É da Comissão de Pesquisa do Instituto de Física,
portanto, integra o Conselho Central da Universidade. Além
do MIT, colabora com grupos de pesquisa das universidades de Michigan,
Califórnia, Berkeley e da Carolina do Norte. Suas aulas têm
atraído o interesse de alunos do exterior, entre os quais
ele inclui uma estudante russa e um japonês. Os caçadores
de terroristas podem ficar tranqüilos: o professor Hussein
não fabrica bombas; é especialista em física
teórica ou “física quântica em muitos
corpos”.
Procurado
pelo Jornal da USP, o Consulado Americano em São Paulo preferiu
não se manifestar sobre o caso do passaporte do professor
Hussein.
Um
abraço pela Paz
Praça
do Relógio, cartão-postal por excelência
da Cidade Universitária, é percurso quase que
obrigatório para todos que circulam na USP. Lugar de
encontro, passagem ou meditação, a praça,
no último dia 10, desempenhou um outro tipo de papel:
o de cenário para uma manifestação pela
paz mundial. Naquele dia nublado, ao meio-dia, quase uma centena
de pessoas se reuniu ao redor da Torre do Relógio para
“abraçá-la” e, ao mesmo tempo, dizer
não à guerra que os Estados Unidos querem patrocinar
contra o Iraque e se solidarizar com as atitudes em prol da
paz que vêm acontecendo em todas as partes do mundo.
Vestidas de branco e empunhando uma faixa onde se lia “Queremos
Paz”, as pessoas na praça deram sua contribuição
antibelicista.
O
abraço à torre do relógio foi idealizado
pela Coordenadoria de Comunicação Social (CCS)

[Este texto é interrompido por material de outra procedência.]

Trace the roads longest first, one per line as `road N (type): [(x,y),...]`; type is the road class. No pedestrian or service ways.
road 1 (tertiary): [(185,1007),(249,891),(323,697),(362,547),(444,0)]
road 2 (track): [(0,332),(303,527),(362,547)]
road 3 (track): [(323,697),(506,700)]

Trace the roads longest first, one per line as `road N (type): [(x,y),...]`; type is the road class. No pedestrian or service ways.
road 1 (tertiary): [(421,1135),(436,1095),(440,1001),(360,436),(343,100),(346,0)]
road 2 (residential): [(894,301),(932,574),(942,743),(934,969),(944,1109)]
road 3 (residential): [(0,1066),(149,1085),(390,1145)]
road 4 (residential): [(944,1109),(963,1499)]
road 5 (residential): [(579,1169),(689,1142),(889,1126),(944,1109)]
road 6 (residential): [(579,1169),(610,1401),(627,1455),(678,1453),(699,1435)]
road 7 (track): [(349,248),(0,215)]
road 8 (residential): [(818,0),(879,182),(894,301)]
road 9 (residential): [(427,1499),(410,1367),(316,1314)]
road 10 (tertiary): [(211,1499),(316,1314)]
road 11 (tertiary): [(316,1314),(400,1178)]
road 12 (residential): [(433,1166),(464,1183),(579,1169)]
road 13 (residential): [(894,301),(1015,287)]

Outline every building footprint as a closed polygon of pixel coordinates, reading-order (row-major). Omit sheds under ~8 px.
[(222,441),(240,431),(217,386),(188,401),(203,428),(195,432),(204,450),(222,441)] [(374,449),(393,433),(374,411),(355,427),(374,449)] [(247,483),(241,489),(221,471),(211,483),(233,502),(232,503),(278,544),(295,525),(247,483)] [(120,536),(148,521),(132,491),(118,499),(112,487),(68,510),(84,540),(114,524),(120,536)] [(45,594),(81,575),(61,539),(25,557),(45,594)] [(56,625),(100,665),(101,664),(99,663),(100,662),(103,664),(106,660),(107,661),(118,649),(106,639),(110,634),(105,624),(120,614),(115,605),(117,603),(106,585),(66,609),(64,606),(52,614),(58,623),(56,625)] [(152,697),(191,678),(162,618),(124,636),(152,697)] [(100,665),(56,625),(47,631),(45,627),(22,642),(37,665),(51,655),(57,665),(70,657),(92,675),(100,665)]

e promovido pela Associação dos Alunos da Universidade
Aberta à Terceira Idade (Aauati). Luísa Vacaro,
65 anos, participante do curso de ioga do Centro de Práticas
Esportivas da USP, o Cepeusp, achou “o máximo”
esse tipo de iniciativa. “Temos que unir as forças
e os pensamentos para promover a paz.”
Para
a organizadora do ato, Constantina Melfi, todos responderam
bem à idéia de se fazer uma corrente pela paz.
“Pedimos a colaboração dos alunos da Aauati
e dos professores do Cepeusp e eles corresponderam à
nossa expectativa. Muitos participaram e todos vestiram branco”,
afirmou.
Alunos
de vários cursos de graduação também
se uniram ao “abraço” ao relógio.
Alguns, desavisados, ao passarem pela praça foram atraídos
pelo pessoal da terceira idade. Já a maioria foi para
o ato consciente do que estava fazendo. “Vimos
cartazes sobre a manifestação pendurados em
murais e nos programamos”, afirmou a estudante de Psicologia
Artemis Pavoni, 24, que integrava um grupo de alunos do Instituto
de Psicologia. “Manifestar-se é um impulso”,
declara. “Estamos dando um recado. Pode ser que não
adiante nada, mas é o que podemos fazer e não
devemos nos eximir de participar”, resume Tânia
Canhadas, 22, graduanda em Terapia Ocupacional.